:: Source extract ::
*-*-*
Yet NNS pensions are more than $2,000 below the federal poverty level, according to the union.

Meanwhile, NNS Chief Executive Officer William Fricks tripled his salary and benefits this year. The shipbuilders have had no raise in six years.

Mediated bargaining resumes

Prompted by a federal mediator, NNS and the union resumed bargaining in Hampton, Va., on July 7. Mediator Fred Reebals said he planned to push hard for a settlement.

Clearly, his bosses in the federal government and the Pentagon want to pressure the union to end the strike so they can duck the charges of racism and injustice being leveled at them by the workers.

The company said it might modify its pension proposal to $589 monthly, up from $506, but less than the $900 the union wants. Local 8888 President Arnold Outlaw said that to reach a settlement NNS will have to do better on wages and health care, too.

The company has offered to increase the workers' wages over 47 months, depending on pay grade. This would raise the average $13.50 hourly wage by $2.49. The union wants across-the-board raises of $3.70 an hour over 36 months.

"We've got a whole package we're trying to put together," Outlaw said. "I always try to be optimistic, but the company hasn't given us a whole lot."
*-*-*
:: Supplied entries ::
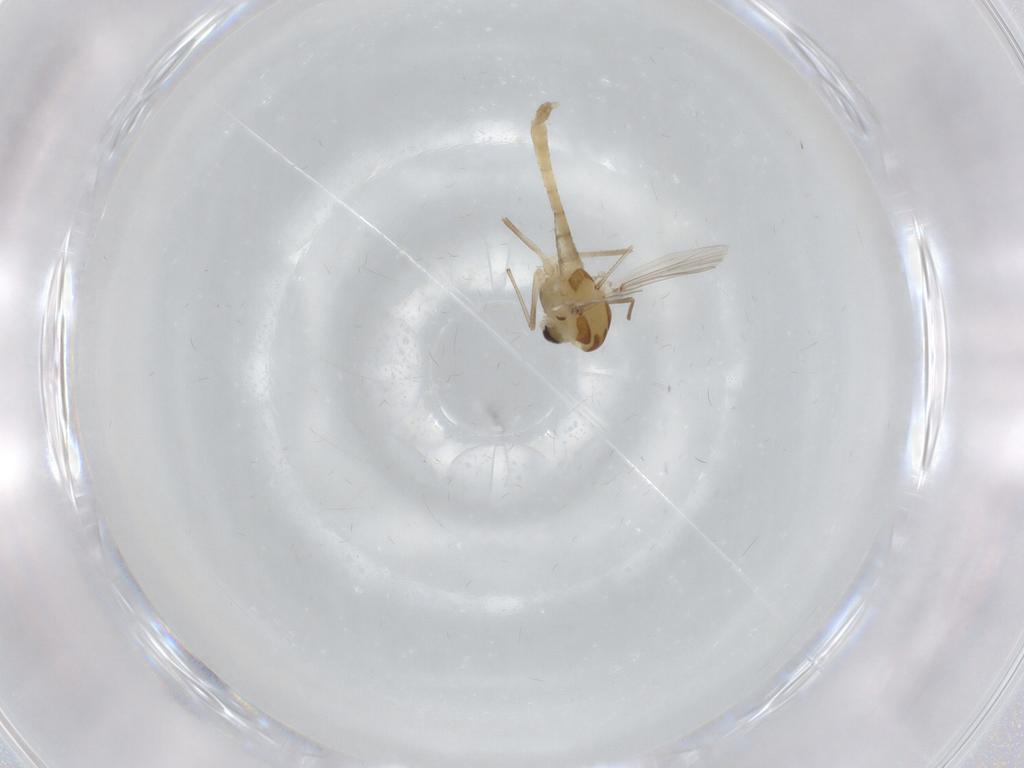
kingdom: Animalia
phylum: Arthropoda
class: Insecta
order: Diptera
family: Chironomidae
*-*-*
:: Directive 1 ::
For each statement below, say yes or no according to the shipyard strike article, and quote the words from it that settle the answer.
(a) The company said it might raise its pension proposal to $589 a month.
(b) The union wants its raises spread over 47 months.
(c) Bargaining resumed in Hampton, Va., on July 7.
:: Directive 2 ::
Answer these questions using the shipyard strike article.
(a) How long have the shipbuilders gone without a raise?
(b) What is the name of the federal mediator?
(c) What is the average hourly wage the company's offer would raise?
:: Directive 3 ::
Write the next part of the shipyard strike article, picking up after Outlaw's closing quote.

:: Output 1 ::
(a) Yes: "The company said it might modify its pension proposal to $589 monthly, up from $506"
(b) No: "The union wants across-the-board raises of $3.70 an hour over 36 months."
(c) Yes: "NNS and the union resumed bargaining in Hampton, Va., on July 7."

:: Output 2 ::
(a) Six years.
(b) Fred Reebals.
(c) $13.50.

:: Output 3 ::
Workers on the picket line agreed.

"There's more to it than just the pension," said striker Jimmy Hall, 40, a 20-year NNS worker who tests fuel and water tanks. Health insurance and wages are just as important, he said.

"If he (Fricks) gives something, he will take something, and we'll be right back where we started," said Quentin Rainey, 44, a machinist with 21 years at the shipyard. "There will be no real gain when he's finished."

That's why the workers are marching in Washington on July 23--to turn up the heat on NNS and the Navy, and to show they are strong and determined to win this struggle. For information, updates and to show support, readers can contact Steel Workers Local 8888 at (757) 896-9045.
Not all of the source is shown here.